Mientras, en este otro mundo, los aranceles impuestos por Trump provocan otra guerra distinta, una guerra comercial que nos atañe en menor medida, pero que, sin embargo, obliga a que tengamos que renunciar a determinados productos de primera necesidad sin que el ruido de la metralla ni los gases paralizantes hagan mella en aquellas poblaciones donde la paz tampoco es absoluta por culpa del alza de los precios.

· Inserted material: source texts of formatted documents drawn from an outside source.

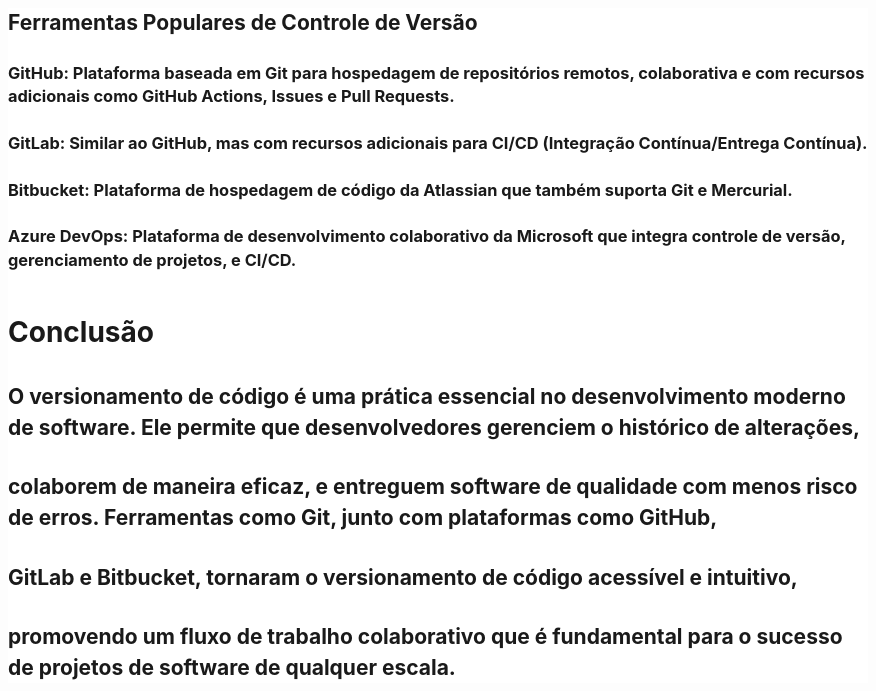 ## Ferramentas Populares de Controle de Versão

### GitHub: Plataforma baseada em Git para hospedagem de repositórios remotos, colaborativa e com recursos adicionais como GitHub Actions, Issues e Pull Requests.

### GitLab: Similar ao GitHub, mas com recursos adicionais para CI/CD (Integração Contínua/Entrega Contínua).

### Bitbucket: Plataforma de hospedagem de código da Atlassian que também suporta Git e Mercurial.

### Azure DevOps: Plataforma de desenvolvimento colaborativo da Microsoft que integra controle de versão, gerenciamento de projetos, e CI/CD.

# Conclusão
## O versionamento de código é uma prática essencial no desenvolvimento moderno de software. Ele permite que desenvolvedores gerenciem o histórico de alterações,
## colaborem de maneira eficaz, e entreguem software de qualidade com menos risco de erros. Ferramentas como Git, junto com plataformas como GitHub, 
## GitLab e Bitbucket, tornaram o versionamento de código acessível e intuitivo, 
## promovendo um fluxo de trabalho colaborativo que é fundamental para o sucesso de projetos de software de qualquer escala.


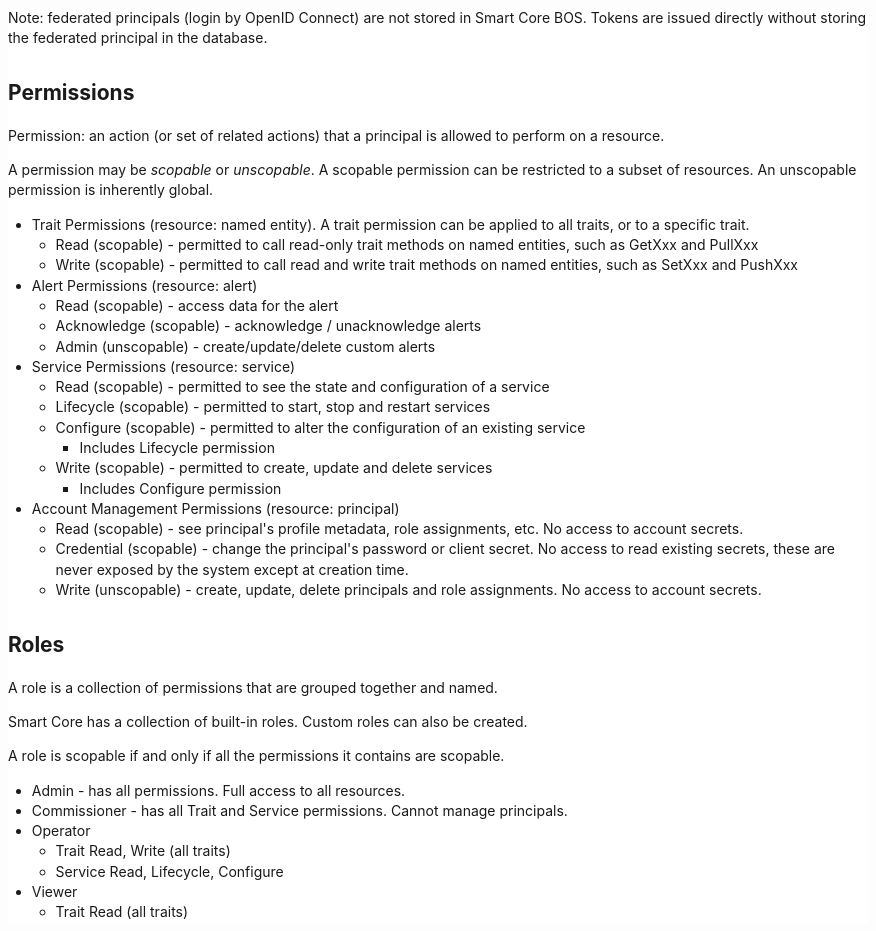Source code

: Note: federated principals (login by OpenID Connect) are not stored in Smart Core BOS. Tokens are issued directly without
storing the federated principal in the database.

## Permissions
Permission: an action (or set of related actions) that a principal is allowed to perform on a resource.

A permission may be *scopable* or *unscopable*. A scopable permission can be restricted to a subset of
resources. An unscopable permission is inherently global.

- Trait Permissions (resource: named entity). A trait permission can be applied to all traits, or to a specific trait.
  - Read (scopable) - permitted to call read-only trait methods on named entities, such as GetXxx and PullXxx
  - Write (scopable) - permitted to call read and write trait methods on named entities, such as SetXxx and PushXxx
- Alert Permissions (resource: alert)
  - Read (scopable) - access data for the alert
  - Acknowledge (scopable) - acknowledge / unacknowledge alerts
  - Admin (unscopable) - create/update/delete custom alerts
- Service Permissions (resource: service)
  - Read (scopable) - permitted to see the state and configuration of a service
  - Lifecycle (scopable) - permitted to start, stop and restart services 
  - Configure (scopable) - permitted to alter the configuration of an existing service
    - Includes Lifecycle permission
  - Write (scopable) - permitted to create, update and delete services
    - Includes Configure permission
- Account Management Permissions (resource: principal)
  - Read (scopable) - see principal's profile metadata, role assignments, etc.
    No access to account secrets.
  - Credential (scopable) - change the principal's password or client secret.
    No access to read existing secrets, these are never exposed by the system except at creation time.
  - Write (unscopable) - create, update, delete principals and role assignments.
    No access to account secrets.
  
## Roles
A role is a collection of permissions that are grouped together and named.

Smart Core has a collection of built-in roles. Custom roles can also be created.

A role is scopable if and only if all the permissions it contains are scopable.

- Admin - has all permissions. Full access to all resources.
- Commissioner - has all Trait and Service permissions. Cannot manage principals.
- Operator
  - Trait Read, Write (all traits)
  - Service Read, Lifecycle, Configure
- Viewer
  - Trait Read (all traits)
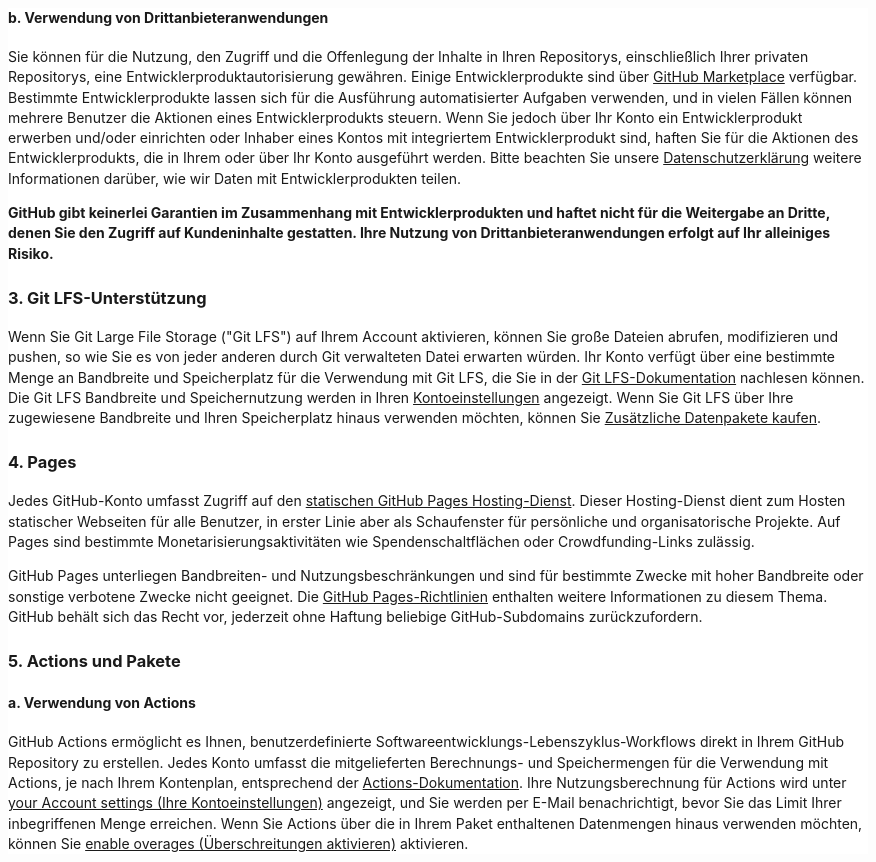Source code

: #### b. Verwendung von Drittanbieteranwendungen
Sie können für die Nutzung, den Zugriff und die Offenlegung der Inhalte in Ihren Repositorys, einschließlich Ihrer privaten Repositorys, eine Entwicklerproduktautorisierung gewähren. Einige Entwicklerprodukte sind über [GitHub Marketplace](https://github.com/marketplace) verfügbar. Bestimmte Entwicklerprodukte lassen sich für die Ausführung automatisierter Aufgaben verwenden, und in vielen Fällen können mehrere Benutzer die Aktionen eines Entwicklerprodukts steuern. Wenn Sie jedoch über Ihr Konto ein Entwicklerprodukt erwerben und/oder einrichten oder Inhaber eines Kontos mit integriertem Entwicklerprodukt sind, haften Sie für die Aktionen des Entwicklerprodukts, die in Ihrem oder über Ihr Konto ausgeführt werden. Bitte beachten Sie unsere [Datenschutzerklärung](/github/site-policy/github-privacy-statement#third-party-applications) weitere Informationen darüber, wie wir Daten mit Entwicklerprodukten teilen.

**GitHub gibt keinerlei Garantien im Zusammenhang mit Entwicklerprodukten und haftet nicht für die Weitergabe an Dritte, denen Sie den Zugriff auf Kundeninhalte gestatten. Ihre Nutzung von Drittanbieteranwendungen erfolgt auf Ihr alleiniges Risiko.**

### 3. Git LFS-Unterstützung

Wenn Sie Git Large File Storage ("Git LFS") auf Ihrem Account aktivieren, können Sie große Dateien abrufen, modifizieren und pushen, so wie Sie es von jeder anderen durch Git verwalteten Datei erwarten würden. Ihr Konto verfügt über eine bestimmte Menge an Bandbreite und Speicherplatz für die Verwendung mit Git LFS, die Sie in der [Git LFS-Dokumentation](/github/managing-large-files/about-storage-and-bandwidth-usage) nachlesen können. Die Git LFS Bandbreite und Speichernutzung werden in Ihren [Kontoeinstellungen](https://github.com/settings/billing) angezeigt. Wenn Sie Git LFS über Ihre zugewiesene Bandbreite und Ihren Speicherplatz hinaus verwenden möchten, können Sie [Zusätzliche Datenpakete kaufen](/github/setting-up-and-managing-billing-and-payments-on-github/upgrading-git-large-file-storage).

### 4. Pages

Jedes GitHub-Konto umfasst Zugriff auf den [statischen GitHub Pages Hosting-Dienst](/github/working-with-github-pages/about-github-pages). Dieser Hosting-Dienst dient zum Hosten statischer Webseiten für alle Benutzer, in erster Linie aber als Schaufenster für persönliche und organisatorische Projekte. Auf Pages sind bestimmte Monetarisierungsaktivitäten wie Spendenschaltflächen oder Crowdfunding-Links zulässig.

GitHub Pages unterliegen Bandbreiten- und Nutzungsbeschränkungen und sind für bestimmte Zwecke mit hoher Bandbreite oder sonstige verbotene Zwecke nicht geeignet. Die [GitHub Pages-Richtlinien](/github/working-with-github-pages/about-github-pages) enthalten weitere Informationen zu diesem Thema. GitHub behält sich das Recht vor, jederzeit ohne Haftung beliebige GitHub-Subdomains zurückzufordern.

### 5. Actions und Pakete

#### a. Verwendung von Actions
GitHub Actions ermöglicht es Ihnen, benutzerdefinierte Softwareentwicklungs-Lebenszyklus-Workflows direkt in Ihrem GitHub Repository zu erstellen. Jedes Konto umfasst die mitgelieferten Berechnungs- und Speichermengen für die Verwendung mit Actions, je nach Ihrem Kontenplan, entsprechend der [Actions-Dokumentation](/github/automating-your-workflow-with-github-actions/about-github-actions#about-github-actions). Ihre Nutzungsberechnung für Actions wird unter [your Account settings (Ihre Kontoeinstellungen)](https://github.com/settings/billing) angezeigt, und Sie werden per E-Mail benachrichtigt, bevor Sie das Limit Ihrer inbegriffenen Menge erreichen. Wenn Sie Actions über die in Ihrem Paket enthaltenen Datenmengen hinaus verwenden möchten, können Sie [enable overages (Überschreitungen aktivieren)](/github/setting-up-and-managing-billing-and-payments-on-github/about-billing-for-github-actions) aktivieren.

En mi modesta opinión, China, de forma contundente, le ha hecho frente al hombre más hortera del mundo a pesar, también, de ser uno de los más ricos. En tal sentido podría afirmarse que el dinero no siempre otorga la felicidad como aseguraban nuestros abuelos en la antigüedad, pero sí provoca el desconcierto general por presumir de lo que no se tiene y caer en el delirio de la compra inútil por tratar de aparentar lo que no se es. Y si no que se lo pregunten a firmas tan importantes como Rolex o Louis Vuiton que sufren la competencia de la imitación en base precisamente a ese falto concepto que se ha instalado en el consumidor de aparentar lo que no se tiene y que le parece imprescindible si lo que pretende es llamar la atención a costa de su indispensable amor propio.
Mi lucha individual y particular en ese sentido como revancha indispensable a los aranceles impuestos por Trump, pasa por el compromiso decidido de no consumir algunos de los productos más característicos del mercado americano. Me refiero a dejar de tomar para siempre Coca Cola, no vestir jamás pantalones vaqueros (léase jeans) y, desde luego, a partir de ahora, no cubrirme la cabeza con esas ridículas gorritas de beisbol con visera. Ni que decir tiene que si pudiera permitírmelo y de hecho puedo (porque no tengo el dinero necesario), no adquiriría tampoco una espectacular motocicleta como la Harley Davidson y, mucho menos, un vehículo marca Tesla; no tanto ya por su precio sino por evitar que me explosione en la cara.